Travail à réaliser:
Traduire en anglais cette phrase du bloc de texte : « Car c’est bien là le paradoxe : ce que nous appelons “soin” peut parfois bloquer la vraie libération. »

Mais ces racines, dans notre vie intérieure, ne sont pas seulement de bois et de sève. Elles sont faites de souvenirs, de croyances, de récits transmis — souvent appauvris ou déformés — depuis des générations. Comme les racines d’un vieil arbre, elles continuent d’occuper la terre bien après que le tronc est tombé. Elles nourrissent encore, en profondeur, l’idée que nous sommes voués à la chute, au vieillissement prématuré, à un monde figé dans son destin.

C’est ici que l’image rejoint un autre langage : celui des mots, des lettres, des histoires que nous nous racontons. Et quand le sens de ces mots se perd, il ne reste que leur forme creuse, qui façonne un monde à leur image — un monde qui nous ressemble, mais qui n’est que l’écho de nos croyances erronées. C’est un monde qui nous enferme, exactement comme les racines d’un arbre mort continuent de limiter la vie qui pourrait pousser à leur place.

Car c’est bien là le paradoxe : ce que nous appelons « soin » peut parfois bloquer la vraie libération. Animée par une compassion sincère, une intervention peut enrayer ce processus profond qu’en d’autres temps on appelait catharsis — ce basculement où, par la terreur et la pitié, l’être humain traverse ses ténèbres pour renaître.

C’est ici que la compassion, moteur du thérapeute, doit s’élever : dépasser le simple élan de soulager, pour atteindre une solidarité compétente, née malgré nos insuffisances, par une ouverture à ce qui nous échappe.

Ainsi, la libération survient par les épreuves de la vie, quand s’effondre ce qui nous tenait : les racines du monde ancien, l’illusion d’isolement, le sentiment d’être séparés de tout et des autres, la folie de la supériorité de l’homme — ce point de départ de « la bête en nous » se nourrissant de notre mal‑être. C’est cette séquence : mal‑être → supériorité qui explique pourquoi ce mal‑être a pu paraître incurable, et se maintenir depuis des millénaires dans notre esprit.

C’est cette même dynamique qu’illustre, sous une autre forme, le film Que la bête meure :


Post-scriptum – “Que la bête meure”

Sous les apparences d’un drame policier, Que la bête meure (Claude Chabrol, 1969) raconte la quête obsessionnelle d’un père (Michel Duchaussoy) pour retrouver l’automobiliste qui a fauché son fils et pris la fuite. Ce chemin de vengeance l’amène à croiser Paul Decourt (Jean Yanne), homme brutal, cynique et profondément destructeur.

Jeu de données:
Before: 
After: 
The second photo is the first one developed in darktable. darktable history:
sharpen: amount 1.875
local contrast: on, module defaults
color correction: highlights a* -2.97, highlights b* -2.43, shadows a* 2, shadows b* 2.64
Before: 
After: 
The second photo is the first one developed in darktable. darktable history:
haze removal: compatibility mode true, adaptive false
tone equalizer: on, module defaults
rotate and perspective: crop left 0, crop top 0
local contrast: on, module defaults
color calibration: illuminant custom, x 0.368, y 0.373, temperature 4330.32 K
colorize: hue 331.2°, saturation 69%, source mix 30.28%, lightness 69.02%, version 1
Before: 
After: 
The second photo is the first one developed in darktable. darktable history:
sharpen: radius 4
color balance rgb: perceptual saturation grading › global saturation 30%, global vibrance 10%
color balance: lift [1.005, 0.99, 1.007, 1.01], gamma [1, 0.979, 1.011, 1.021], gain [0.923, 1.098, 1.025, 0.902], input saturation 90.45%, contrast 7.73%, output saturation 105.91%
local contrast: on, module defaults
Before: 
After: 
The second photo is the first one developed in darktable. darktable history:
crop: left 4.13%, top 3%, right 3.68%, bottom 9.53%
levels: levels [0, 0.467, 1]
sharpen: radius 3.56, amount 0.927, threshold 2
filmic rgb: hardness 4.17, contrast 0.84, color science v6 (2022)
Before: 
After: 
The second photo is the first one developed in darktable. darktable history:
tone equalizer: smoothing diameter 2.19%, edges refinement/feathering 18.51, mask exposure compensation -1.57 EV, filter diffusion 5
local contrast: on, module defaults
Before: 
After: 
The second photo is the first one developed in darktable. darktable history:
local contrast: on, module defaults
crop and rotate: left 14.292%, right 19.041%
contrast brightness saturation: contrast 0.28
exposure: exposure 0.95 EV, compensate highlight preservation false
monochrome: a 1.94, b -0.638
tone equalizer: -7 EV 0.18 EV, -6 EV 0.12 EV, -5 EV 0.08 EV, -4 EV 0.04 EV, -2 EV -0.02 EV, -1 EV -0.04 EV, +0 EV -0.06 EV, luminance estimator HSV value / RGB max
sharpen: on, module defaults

Réponse au problème:
For that is precisely the paradox: what we call "care" can sometimes block true liberation.